### Metin Parçası ###

Gündem

Muğla'da 'Toprağımızı vermiyoruz' mitingi...

Muğla'nın Menteşe ilçesinde gerçekleştirilen 'Toprağımızı vermiyoruz' mitingine kitlesel katılım sağlandı.

Muğla'da 'Toprağımızı vermiyoruz' mitingi...
28-09-2025 18:51
28-09-2025 18:55
MUĞLA

Muğla'nın Menteşe ilçesinde gerçekleştirilen 'Toprağımızı vermiyoruz' mitingine kitlesel katılım sağlandı. Mitinge katılanlar, 7554 sayılı Torba Yasa'ya tepki gösterdi. Mitinge mesaj gönderen CHP'nin tutuklu Cumhurbaşkanı Adayı Ekrem İmamoğlu, "Zeytinliklerimizin, derelerimizin, yaylalarımızın yok olmasına sebep olanlar, bunun bedelini sandıkta ve yargı önünde ödeyecekler" dedi. Sendikalar ve meslek örgütleri 'birlikte mücadele' vurgusu yaptı.

### Ham Veriler ###

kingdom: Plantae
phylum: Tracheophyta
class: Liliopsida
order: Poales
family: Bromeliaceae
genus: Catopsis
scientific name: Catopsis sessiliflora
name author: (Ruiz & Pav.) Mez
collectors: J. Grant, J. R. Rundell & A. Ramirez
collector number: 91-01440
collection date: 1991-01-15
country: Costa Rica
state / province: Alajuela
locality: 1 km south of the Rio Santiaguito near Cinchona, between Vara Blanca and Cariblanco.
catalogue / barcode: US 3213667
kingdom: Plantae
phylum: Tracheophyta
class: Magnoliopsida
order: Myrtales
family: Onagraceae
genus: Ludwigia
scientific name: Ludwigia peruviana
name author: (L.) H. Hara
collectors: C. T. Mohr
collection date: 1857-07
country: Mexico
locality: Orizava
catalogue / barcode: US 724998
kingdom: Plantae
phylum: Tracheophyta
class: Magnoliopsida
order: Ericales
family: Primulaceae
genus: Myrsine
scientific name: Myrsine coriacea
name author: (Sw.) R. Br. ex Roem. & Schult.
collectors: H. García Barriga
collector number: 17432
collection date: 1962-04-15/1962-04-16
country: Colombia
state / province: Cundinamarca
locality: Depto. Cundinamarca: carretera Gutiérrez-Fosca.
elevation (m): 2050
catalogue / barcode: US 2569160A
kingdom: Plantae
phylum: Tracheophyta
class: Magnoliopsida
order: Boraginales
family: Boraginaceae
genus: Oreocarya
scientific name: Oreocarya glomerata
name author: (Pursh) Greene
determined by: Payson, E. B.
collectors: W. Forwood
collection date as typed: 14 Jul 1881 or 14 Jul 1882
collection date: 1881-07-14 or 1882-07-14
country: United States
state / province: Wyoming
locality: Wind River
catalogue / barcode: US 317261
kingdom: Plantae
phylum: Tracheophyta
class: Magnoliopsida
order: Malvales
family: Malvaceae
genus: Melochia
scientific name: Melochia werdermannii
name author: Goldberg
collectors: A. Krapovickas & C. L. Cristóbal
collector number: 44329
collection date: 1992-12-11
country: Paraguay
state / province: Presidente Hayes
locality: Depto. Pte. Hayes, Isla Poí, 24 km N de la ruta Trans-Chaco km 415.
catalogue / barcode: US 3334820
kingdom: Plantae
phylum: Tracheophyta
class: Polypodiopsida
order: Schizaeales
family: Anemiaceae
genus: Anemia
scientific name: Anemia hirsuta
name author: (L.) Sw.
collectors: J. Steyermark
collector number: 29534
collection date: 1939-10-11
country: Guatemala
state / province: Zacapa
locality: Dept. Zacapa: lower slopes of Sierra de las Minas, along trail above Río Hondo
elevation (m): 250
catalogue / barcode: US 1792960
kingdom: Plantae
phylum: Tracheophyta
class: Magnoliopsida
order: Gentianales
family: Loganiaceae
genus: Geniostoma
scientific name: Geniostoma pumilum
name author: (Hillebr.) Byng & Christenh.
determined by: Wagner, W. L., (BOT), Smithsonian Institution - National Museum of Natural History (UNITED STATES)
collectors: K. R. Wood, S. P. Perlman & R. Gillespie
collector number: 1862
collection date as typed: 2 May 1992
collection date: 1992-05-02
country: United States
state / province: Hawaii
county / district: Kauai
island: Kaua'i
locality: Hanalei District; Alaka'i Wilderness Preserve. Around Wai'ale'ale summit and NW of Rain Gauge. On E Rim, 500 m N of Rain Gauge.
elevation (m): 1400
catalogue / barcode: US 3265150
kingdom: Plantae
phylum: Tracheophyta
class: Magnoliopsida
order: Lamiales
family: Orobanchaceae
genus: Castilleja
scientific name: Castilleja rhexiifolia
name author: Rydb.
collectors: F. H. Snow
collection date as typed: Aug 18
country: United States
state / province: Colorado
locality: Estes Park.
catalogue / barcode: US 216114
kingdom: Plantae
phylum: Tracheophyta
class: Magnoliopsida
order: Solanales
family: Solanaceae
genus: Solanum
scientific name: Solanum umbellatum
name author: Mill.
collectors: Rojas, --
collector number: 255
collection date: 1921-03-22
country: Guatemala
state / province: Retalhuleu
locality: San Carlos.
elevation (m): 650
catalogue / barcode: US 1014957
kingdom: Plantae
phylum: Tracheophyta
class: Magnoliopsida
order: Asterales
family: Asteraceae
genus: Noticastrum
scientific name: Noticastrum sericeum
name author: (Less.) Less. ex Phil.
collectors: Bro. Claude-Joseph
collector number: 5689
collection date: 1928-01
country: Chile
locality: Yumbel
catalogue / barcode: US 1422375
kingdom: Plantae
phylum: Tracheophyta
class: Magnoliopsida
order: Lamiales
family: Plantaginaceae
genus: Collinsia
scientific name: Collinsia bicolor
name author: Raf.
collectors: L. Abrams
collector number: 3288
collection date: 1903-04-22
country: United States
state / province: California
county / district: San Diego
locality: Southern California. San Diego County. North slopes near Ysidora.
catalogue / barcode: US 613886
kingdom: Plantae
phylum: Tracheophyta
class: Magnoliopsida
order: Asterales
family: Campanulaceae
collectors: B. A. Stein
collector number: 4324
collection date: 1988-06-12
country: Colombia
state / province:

###

◆ Yapılacak Çalışmalar:
A. Muğla mitingi haberine göre aşağıdaki soruları yanıtlayınız.
(i) Miting Muğla'nın hangi ilçesinde gerçekleştirilmiştir?
(ii) Mitinge katılanlar hangi yasaya tepki göstermiştir?
(iii) Sendikalar ve meslek örgütleri hangi vurguyu yapmıştır?
B. Muğla mitingi haberinin "28-09-2025 18:51" sözcüklerini içeren yerle başlayıp "mücadele' vurgusu yaptı." ile biten bölümünü, "Menteşe" yerine "Bodrum" koyarak yeniden yazınız.

◆ Görevlere Göre Çözümler:
A.
(i) Menteşe
(ii) 7554 sayılı Torba Yasa
(iii) 'Birlikte mücadele' vurgusu

B.
28-09-2025 18:51
28-09-2025 18:55
MUĞLA

Muğla'nın Bodrum ilçesinde gerçekleştirilen 'Toprağımızı vermiyoruz' mitingine kitlesel katılım sağlandı. Mitinge katılanlar, 7554 sayılı Torba Yasa'ya tepki gösterdi. Mitinge mesaj gönderen CHP'nin tutuklu Cumhurbaşkanı Adayı Ekrem İmamoğlu, "Zeytinliklerimizin, derelerimizin, yaylalarımızın yok olmasına sebep olanlar, bunun bedelini sandıkta ve yargı önünde ödeyecekler" dedi. Sendikalar ve meslek örgütleri 'birlikte mücadele' vurgusu yaptı.